START Exercise data
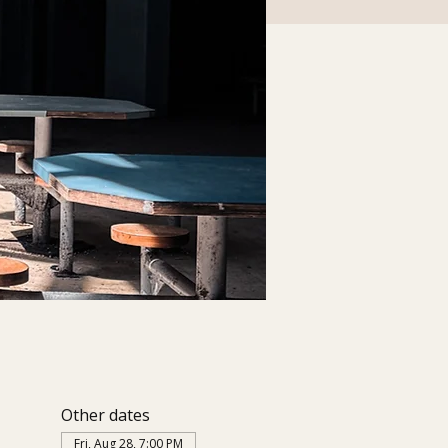
Other dates
Fri, Aug 28, 7:00 PM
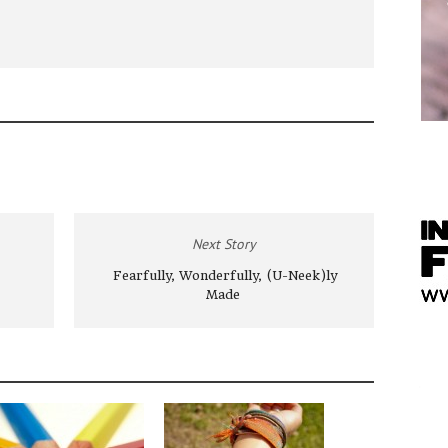
Next Story
Fearfully, Wonderfully, (U-Neek)ly
Made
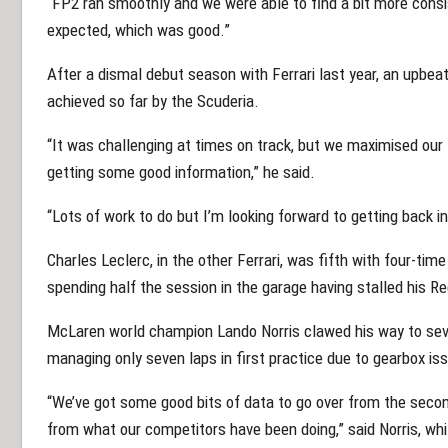
“FP2 ran smoothly and we were able to find a bit more con
expected, which was good.”
After a dismal debut season with Ferrari last year, an upb
achieved so far by the Scuderia.
“It was challenging at times on track, but we maximised our l
getting some good information,” he said.
“Lots of work to do but I’m looking forward to getting back i
Charles Leclerc, in the other Ferrari, was fifth with four-t
spending half the session in the garage having stalled his Re
McLaren world champion Lando Norris clawed his way to sev
managing only seven laps in first practice due to gearbox is
“We’ve got some good bits of data to go over from the secon
from what our competitors have been doing,” said Norris, while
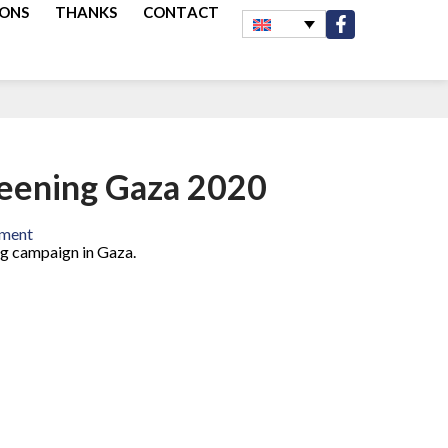
IONS
THANKS
CONTACT
reening Gaza 2020
rment
ng campaign in Gaza.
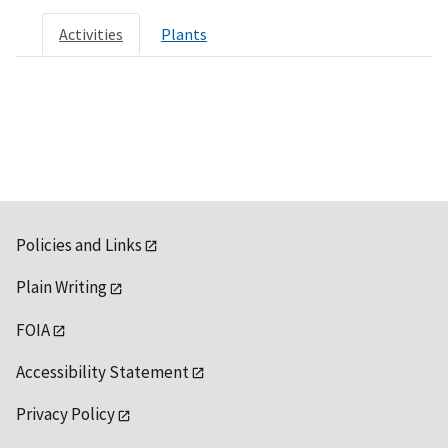
Activities
Plants
Policies and Links
Plain Writing
FOIA
Accessibility Statement
Privacy Policy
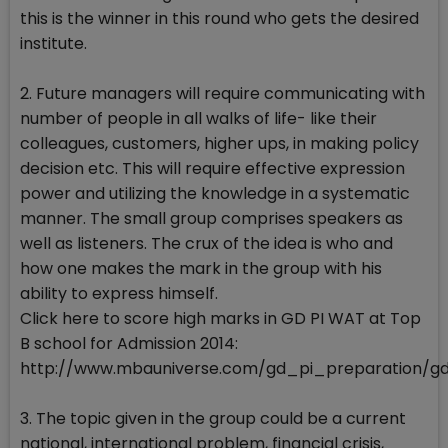
this is the winner in this round who gets the desired
institute.
2. Future managers will require communicating with
number of people in all walks of life- like their
colleagues, customers, higher ups, in making policy
decision etc. This will require effective expression
power and utilizing the knowledge in a systematic
manner. The small group comprises speakers as
well as listeners. The crux of the idea is who and
how one makes the mark in the group with his
ability to express himself.
Click here to score high marks in GD PI WAT at Top
B school for Admission 2014:
http://www.mbauniverse.com/gd_pi_preparation/g
3. The topic given in the group could be a current
national, international problem, financial crisis,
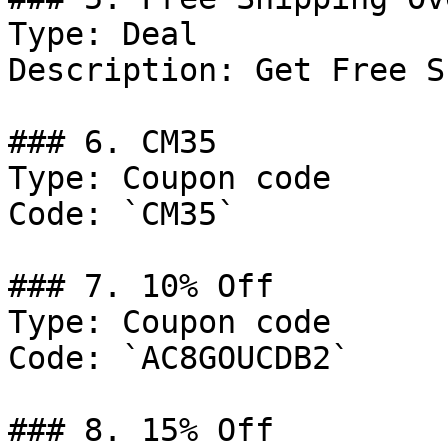
Type: Deal

Description: Get Free S
### 6. CM35

Type: Coupon code

Code: `CM35`

### 7. 10% Off

Type: Coupon code

Code: `AC8GOUCDB2`

### 8. 15% Off
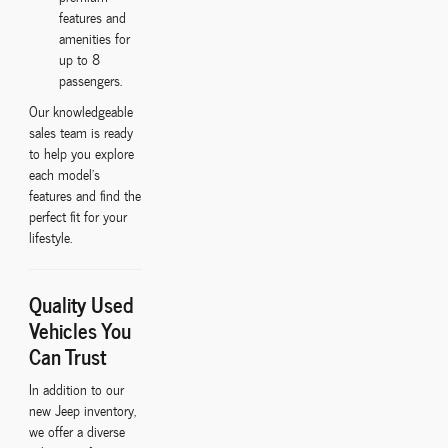
features and
amenities for
up to 8
passengers.
Our knowledgeable
sales team is ready
to help you explore
each model's
features and find the
perfect fit for your
lifestyle.
Quality Used
Vehicles You
Can Trust
In addition to our
new Jeep inventory,
we offer a diverse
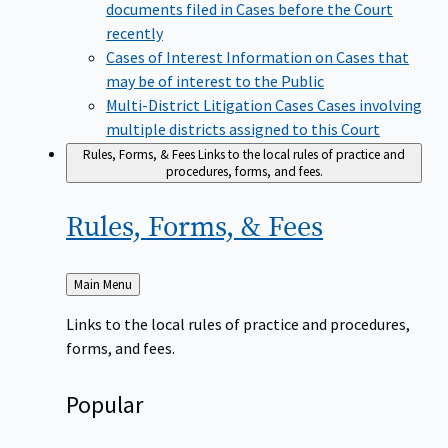
documents filed in Cases before the Court
recently
Cases of Interest
Information on Cases that
may be of interest to the Public
Multi-District Litigation Cases
Cases involving
multiple districts assigned to this Court
Rules, Forms, & Fees
Links to the local rules of practice and
procedures, forms, and fees.
Rules, Forms, &
Fees
Back
Main Menu
to
Links to the local rules of practice and procedures,
forms, and fees.
Popular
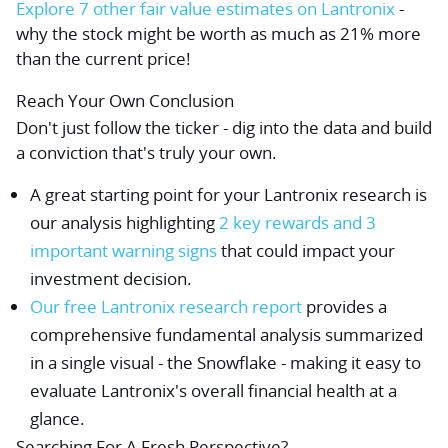
Explore 7 other fair value estimates on Lantronix
-
why the stock might be worth as much as 21% more
than the current price!
Reach Your Own Conclusion
Don't just follow the ticker - dig into the data and build
a conviction that's truly your own.
A great starting point for your Lantronix research is
our analysis highlighting
2 key rewards and 3
important warning signs
that could impact your
investment decision.
Our free Lantronix research report
provides a
comprehensive fundamental analysis summarized
in a single visual - the Snowflake - making it easy to
evaluate Lantronix's overall financial health at a
glance.
Searching For A Fresh Perspective?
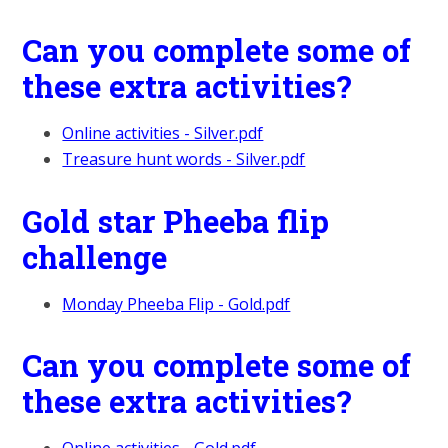
Can you complete some of
these extra activities?
Online activities - Silver.pdf
Treasure hunt words - Silver.pdf
Gold star Pheeba flip
challenge
Monday Pheeba Flip - Gold.pdf
Can you complete some of
these extra activities?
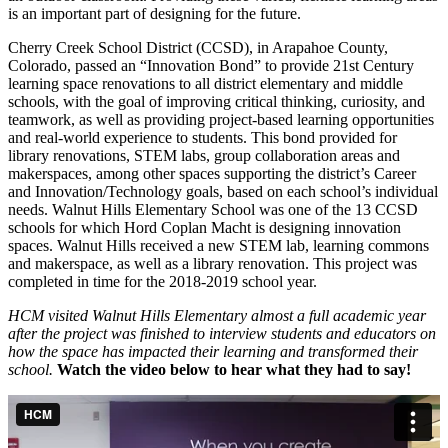
is an important part of designing for the future.
Cherry Creek School District (CCSD), in Arapahoe County,
Colorado, passed an “Innovation Bond” to provide 21st Century
learning space renovations to all district elementary and middle
schools, with the goal of improving critical thinking, curiosity, and
teamwork, as well as providing project-based learning opportunities
and real-world experience to students. This bond provided for
library renovations, STEM labs, group collaboration areas and
makerspaces, among other spaces supporting the district’s Career
and Innovation/Technology goals, based on each school’s individual
needs. Walnut Hills Elementary School was one of the 13 CCSD
schools for which Hord Coplan Macht is designing innovation
spaces. Walnut Hills received a new STEM lab, learning commons
and makerspace, as well as a library renovation. This project was
completed in time for the 2018-2019 school year.
HCM visited Walnut Hills Elementary almost a full academic year
after the project was finished to interview students and educators on
how the space has impacted their learning and transformed their
school.
Watch the video below to hear what they had to say!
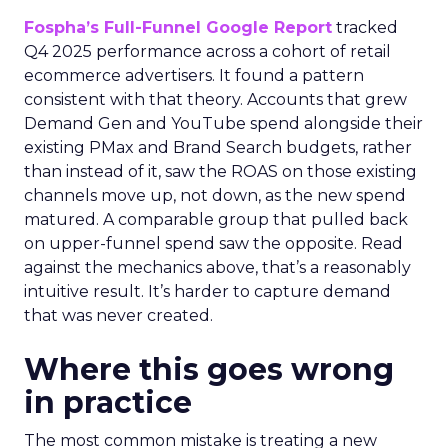
Fospha’s Full-Funnel Google Report
tracked
Q4 2025 performance across a cohort of retail
ecommerce advertisers. It found a pattern
consistent with that theory. Accounts that grew
Demand Gen and YouTube spend alongside their
existing PMax and Brand Search budgets, rather
than instead of it, saw the ROAS on those existing
channels move up, not down, as the new spend
matured. A comparable group that pulled back
on upper-funnel spend saw the opposite. Read
against the mechanics above, that’s a reasonably
intuitive result. It’s harder to capture demand
that was never created.
Where this goes wrong
in practice
The most common mistake is treating a new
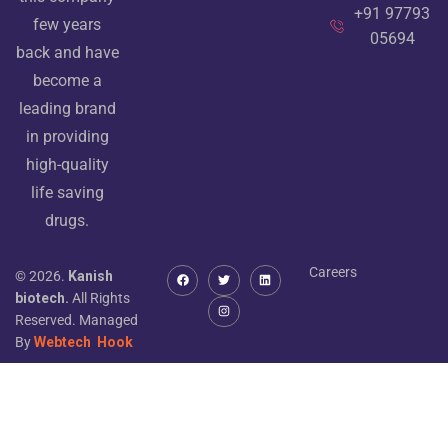
+91 97793
few years
05694
back and have
become a
leading brand
in providing
high-quality
life saving
drugs.
Careers
© 2026.
Kanish
biotech.
All Rights
Reserved. Managed
By
Webtech
Hook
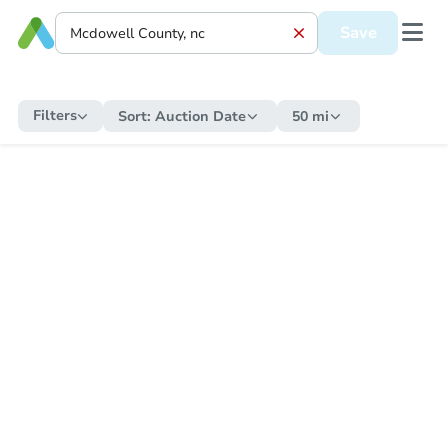
Save
Filters
Sort:
Auction Date
50 mi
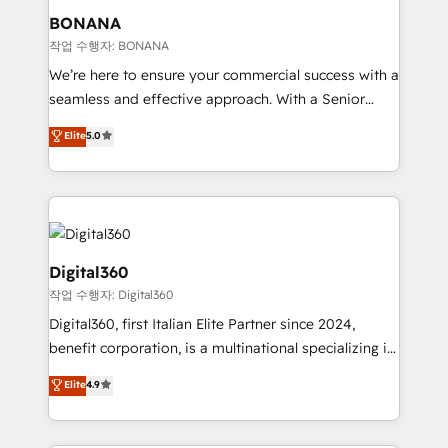
your requirements. Contact us today!
wealth of knowledge and experience to the table.
BONANA
Our strategies are tailored to your business's unique
작업 수행자: BONANA
needs, ensuring a personalized approach that aligns
We’re here to ensure your commercial success with a
with your growth objectives.
seamless and effective approach. With a Senior
team that has 10+ years of experience in HubSpot,
Elite
5.0
we have a deep understanding of SaaS, Business
Services and E-commerce together with Retail. We
streamline and enhance your Sales, Marketing &
Service efforts, providing insights in your
commercial operations. We're good at RevOps,
automating and optimizing your marketing, sales &
Digital360
service operations with AI, designing and building
작업 수행자: Digital360
your website, and we drive growth through Account-
Digital360, first Italian Elite Partner since 2024,
Based Marketing, SEO, SEA and many other tactics.
benefit corporation, is a multinational specializing in
No worries, we will advise you in which to deploy
strategic consulting, technological solutions,
and help you to get the best measurable ROI. This
Elite
4.9
marketing, and communication services, aimed at
brings us to our mission; to effectively guide as
enhancing business operations and brand
much Benelux companies as possible to be
reputation. It collaborates with organizations and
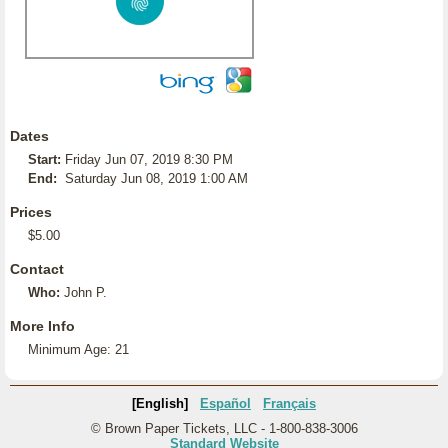
Dates
Start:
Friday Jun 07, 2019 8:30 PM
End:
Saturday Jun 08, 2019 1:00 AM
Prices
$5.00
Contact
Who:
John P.
More Info
Minimum Age: 21
[English]
Español
Français
© Brown Paper Tickets, LLC - 1-800-838-3006
Standard Website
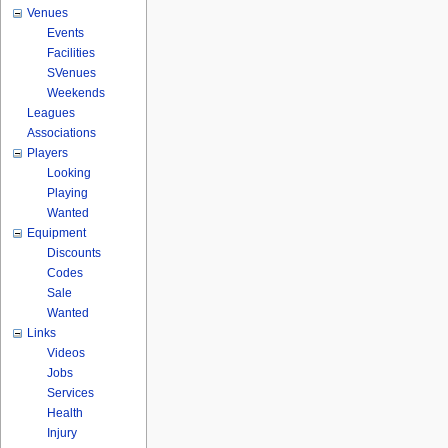
Venues
Events
Facilities
SVenues
Weekends
Leagues
Associations
Players
Looking
Playing
Wanted
Equipment
Discounts
Codes
Sale
Wanted
Links
Videos
Jobs
Services
Health
Injury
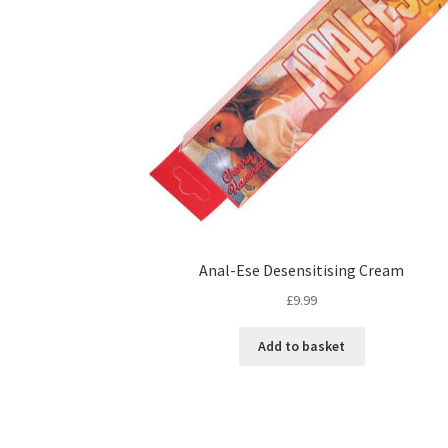
Anal-Ese Desensitising Cream
£
9.99
Add to basket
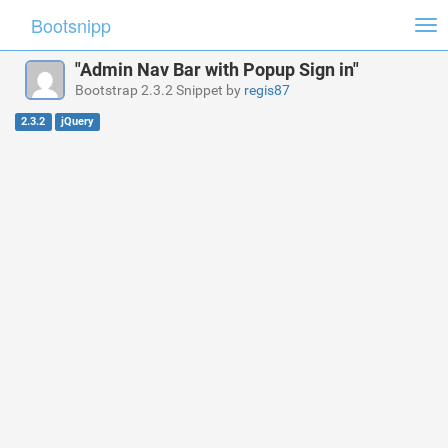
Bootsnipp
Tog
nav
"Admin Nav Bar with Popup Sign in"
Bootstrap 2.3.2 Snippet by
regis87
2.3.2
jQuery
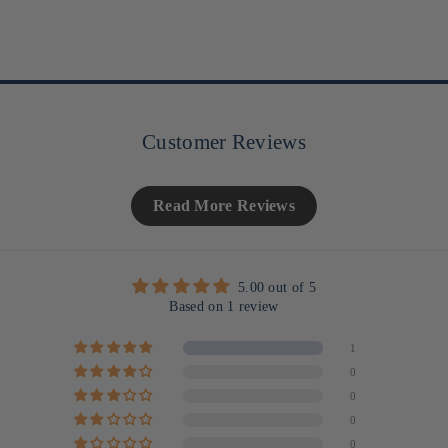
Customer Reviews
Read More Reviews
5.00 out of 5
Based on 1 review
1
0
0
0
0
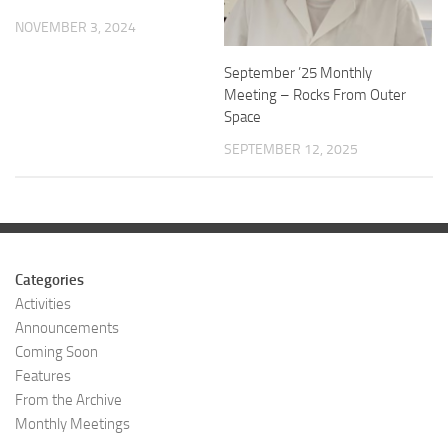
NOVEMBER 3, 2024
September ’25 Monthly
Meeting – Rocks From Outer
Space
SEPTEMBER 12, 2025
Categories
Activities
Announcements
Coming Soon
Features
From the Archive
Monthly Meetings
END Exercise data
**Work instructions**
Images are to be left out when the records above are written out again exactly.

**Solution to this exercise**
Other dates
Fri, Aug 28, 7:00 PM
Next Story
Fearfully, Wonderfully, (U-Neek)ly
Made
“FP2 ran smoothly and we were able to find a bit more con
expected, which was good.”
After a dismal debut season with Ferrari last year, an upb
achieved so far by the Scuderia.
“It was challenging at times on track, but we maximised our l
getting some good information,” he said.
“Lots of work to do but I’m looking forward to getting back i
Charles Leclerc, in the other Ferrari, was fifth with four-t
spending half the session in the garage having stalled his Re
McLaren world champion Lando Norris clawed his way to sev
managing only seven laps in first practice due to gearbox is
“We’ve got some good bits of data to go over from the secon
from what our competitors have been doing,” said Norris, while
IONS
THANKS
CONTACT
reening Gaza 2020
rment
ng campaign in Gaza.
Activities
Plants
Policies and Links
Plain Writing
FOIA
Accessibility Statement
Privacy Policy
this is the winner in this round who gets the desired
institute.
2. Future managers will require communicating with
number of people in all walks of life- like their
colleagues, customers, higher ups, in making policy
decision etc. This will require effective expression
power and utilizing the knowledge in a systematic
manner. The small group comprises speakers as
well as listeners. The crux of the idea is who and
how one makes the mark in the group with his
ability to express himself.
Click here to score high marks in GD PI WAT at Top
B school for Admission 2014:
http://www.mbauniverse.com/gd_pi_preparation/g
3. The topic given in the group could be a current
national, international problem, financial crisis,
Type: Deal

Description: Get Free S
### 6. CM35

Type: Coupon code

Code: `CM35`

### 7. 10% Off

Type: Coupon code

Code: `AC8GOUCDB2`

### 8. 15% Off
features and
amenities for
up to 8
passengers.
Our knowledgeable
sales team is ready
to help you explore
each model's
features and find the
perfect fit for your
lifestyle.
Quality Used
Vehicles You
Can Trust
In addition to our
new Jeep inventory,
we offer a diverse
documents filed in Cases before the Court
recently
Cases of Interest
Information on Cases that
may be of interest to the Public
Multi-District Litigation Cases
Cases involving
multiple districts assigned to this Court
Rules, Forms, & Fees
Links to the local rules of practice and
procedures, forms, and fees.
Rules, Forms, &
Fees
Back
Main Menu
to
Links to the local rules of practice and procedures,
forms, and fees.
Popular
Explore 7 other fair value estimates on Lantronix
-
why the stock might be worth as much as 21% more
than the current price!
Reach Your Own Conclusion
Don't just follow the ticker - dig into the data and build
a conviction that's truly your own.
A great starting point for your Lantronix research is
our analysis highlighting
2 key rewards and 3
important warning signs
that could impact your
investment decision.
Our free Lantronix research report
provides a
comprehensive fundamental analysis summarized
in a single visual - the Snowflake - making it easy to
evaluate Lantronix's overall financial health at a
glance.
Searching For A Fresh Perspective?
Can you complete some of
these extra activities?
Online activities - Silver.pdf
Treasure hunt words - Silver.pdf
Gold star Pheeba flip
challenge
Monday Pheeba Flip - Gold.pdf
Can you complete some of
these extra activities?
is an important part of designing for the future.
Cherry Creek School District (CCSD), in Arapahoe County,
Colorado, passed an “Innovation Bond” to provide 21st Century
learning space renovations to all district elementary and middle
schools, with the goal of improving critical thinking, curiosity, and
teamwork, as well as providing project-based learning opportunities
and real-world experience to students. This bond provided for
library renovations, STEM labs, group collaboration areas and
makerspaces, among other spaces supporting the district’s Career
and Innovation/Technology goals, based on each school’s individual
needs. Walnut Hills Elementary School was one of the 13 CCSD
schools for which Hord Coplan Macht is designing innovation
spaces. Walnut Hills received a new STEM lab, learning commons
and makerspace, as well as a library renovation. This project was
completed in time for the 2018-2019 school year.
HCM visited Walnut Hills Elementary almost a full academic year
after the project was finished to interview students and educators on
how the space has impacted their learning and transformed their
school.
Watch the video below to hear what they had to say!
Fospha’s Full-Funnel Google Report
tracked
Q4 2025 performance across a cohort of retail
ecommerce advertisers. It found a pattern
consistent with that theory. Accounts that grew
Demand Gen and YouTube spend alongside their
existing PMax and Brand Search budgets, rather
than instead of it, saw the ROAS on those existing
channels move up, not down, as the new spend
matured. A comparable group that pulled back
on upper-funnel spend saw the opposite. Read
against the mechanics above, that’s a reasonably
intuitive result. It’s harder to capture demand
that was never created.
Where this goes wrong
in practice
The most common mistake is treating a new
+91 97793
few years
05694
back and have
become a
leading brand
in providing
high-quality
life saving
drugs.
Careers
© 2026.
Kanish
biotech.
All Rights
Reserved. Managed
By
Webtech
Hook
Save
Filters
Sort:
Auction Date
50 mi
your requirements. Contact us today!
wealth of knowledge and experience to the table.
BONANA
Our strategies are tailored to your business's unique
작업 수행자: BONANA
needs, ensuring a personalized approach that aligns
We’re here to ensure your commercial success with a
with your growth objectives.
seamless and effective approach. With a Senior
team that has 10+ years of experience in HubSpot,
Elite
5.0
we have a deep understanding of SaaS, Business
Services and E-commerce together with Retail. We
streamline and enhance your Sales, Marketing &
Service efforts, providing insights in your
commercial operations. We're good at RevOps,
automating and optimizing your marketing, sales &
Digital360
service operations with AI, designing and building
작업 수행자: Digital360
your website, and we drive growth through Account-
Digital360, first Italian Elite Partner since 2024,
Based Marketing, SEO, SEA and many other tactics.
benefit corporation, is a multinational specializing in
No worries, we will advise you in which to deploy
strategic consulting, technological solutions,
and help you to get the best measurable ROI. This
Elite
4.9
marketing, and communication services, aimed at
brings us to our mission; to effectively guide as
enhancing business operations and brand
much Benelux companies as possible to be
reputation. It collaborates with organizations and
Dates
Start:
Friday Jun 07, 2019 8:30 PM
End:
Saturday Jun 08, 2019 1:00 AM
Prices
$5.00
Contact
Who:
John P.
More Info
Minimum Age: 21
[English]
Español
Français
© Brown Paper Tickets, LLC - 1-800-838-3006
Standard Website
Venues
Events
Facilities
SVenues
Weekends
Leagues
Associations
Players
Looking
Playing
Wanted
Equipment
Discounts
Codes
Sale
Wanted
Links
Videos
Jobs
Services
Health
Injury
Anal-Ese Desensitising Cream
£
9.99
Add to basket
Bootsnipp
Tog
nav
"Admin Nav Bar with Popup Sign in"
Bootstrap 2.3.2 Snippet by
regis87
2.3.2
jQuery
Customer Reviews
Read More Reviews
5.00 out of 5
Based on 1 review
1
0
0
0
0
NOVEMBER 3, 2024
September ’25 Monthly
Meeting – Rocks From Outer
Space
SEPTEMBER 12, 2025
Categories
Activities
Announcements
Coming Soon
Features
From the Archive
Monthly Meetings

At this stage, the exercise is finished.